# Using Logistic Regression to simulate data

I want to simulate data of the form:

$$Z=e^{X_1+X_2}+X_3 + \epsilon$$

for i.i.d. $$X_1,X_2,X_3\sim\mathcal{U}(-1,1)$$ and $$\epsilon\sim\mathcal{N}(0,1)$$

I have (using R) generated 10,000 realisations of $$Z$$ and now want to associate them to a (binary) categorical variable $$Y$$ which takes values $$0$$ and $$1$$.

I've done this by using Logistic Regression - with the $$i^{\text{th}}$$ realisation denoted as $$Z_i$$ - I used the realisations of $$Z$$ as the log-odds by calculating the probability of $$Y=1$$ as

$$\frac{e^{Z_i}}{1+e^{Z_i}}$$

which in turn gives values in $$[0,1]$$.

My question is:

I've only seen Logistic Regression used when the log-odds is a linear function - am I allowed to do what I have done to attain a probability, despite my log-odds is not a linear function?

If not, what other methods are there so that I can simulate such data? (I am using R so I would be grateful if you could provide insight on what R can do)

Also, I have used this method for a data generating process with an interaction i.e. $$Y=X_1+X_2+X_1X_2+\epsilon$$.

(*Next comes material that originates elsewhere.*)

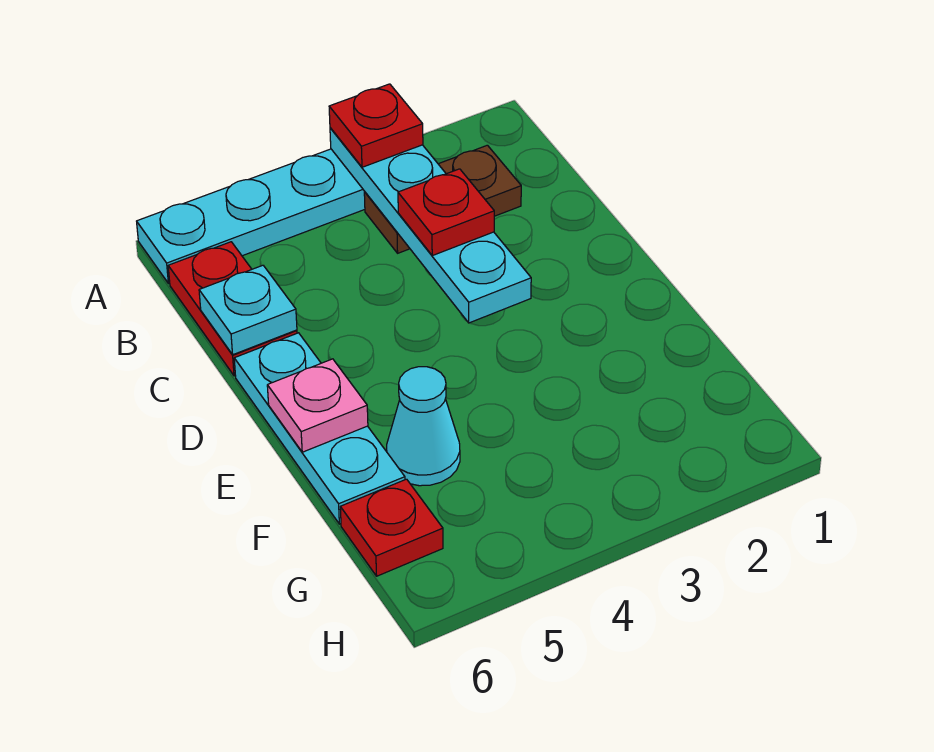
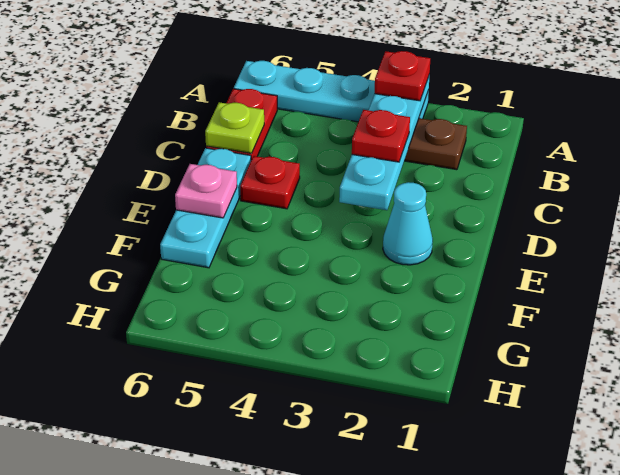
cyan 1x1 plate [199,265,297,355] -> lime 1x1 plate [205,102,264,153]
cyan 1x1 cone [387,367,460,486] -> cyan 1x1 cone moved to [383,182,433,265]
red 1x1 plate [340,479,443,576] -> red 1x1 plate moved to [240,156,300,209]

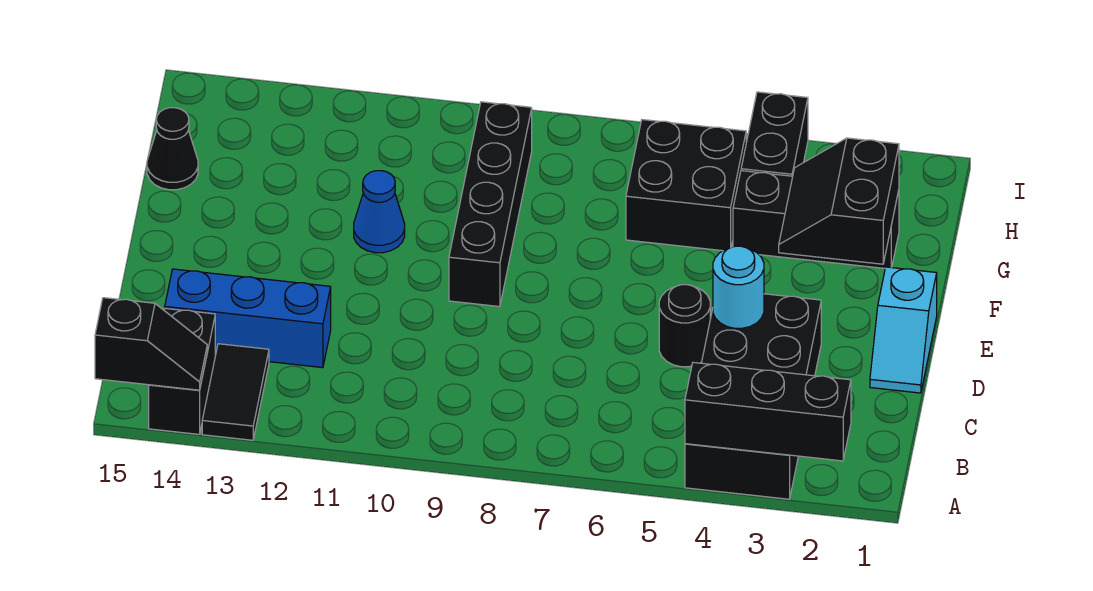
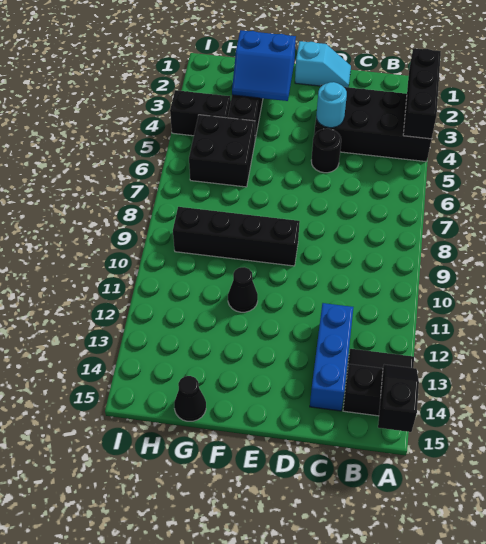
black 2x2 slope [779,138,899,264] -> blue 2x2 slope [232,30,296,101]
blue 1x1 cone [354,171,405,253] -> black 1x1 cone [228,267,258,312]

• What's the goal of the simulation? There are many ways of relating a real valued variable $Z$ to a binary outcome. Sep 22, 2019 at 16:54
• @CloseToC I intend to train a GBM on the data and then use tools such as PDPs to then try identify interactions, in this case, between $X_1$ and $X_2$
– Naji
Sep 22, 2019 at 17:57

That said, the data-generating model does not correspond to a logistic regression model, so attempting to fit a logistic regression model on $$X_1$$, $$X_2$$, and $$X_3$$ will not allow you to recover the true model. If you fit a logistic regression model on $$e^{X_1+X_2}$$, $$X_3$$, and $$\epsilon$$, you would recover the true model (note that fitting a logistic regression model on just $$e^{X_1+X_2}$$ and $$X_3$$ will not recover the true model because of noncollapsibility).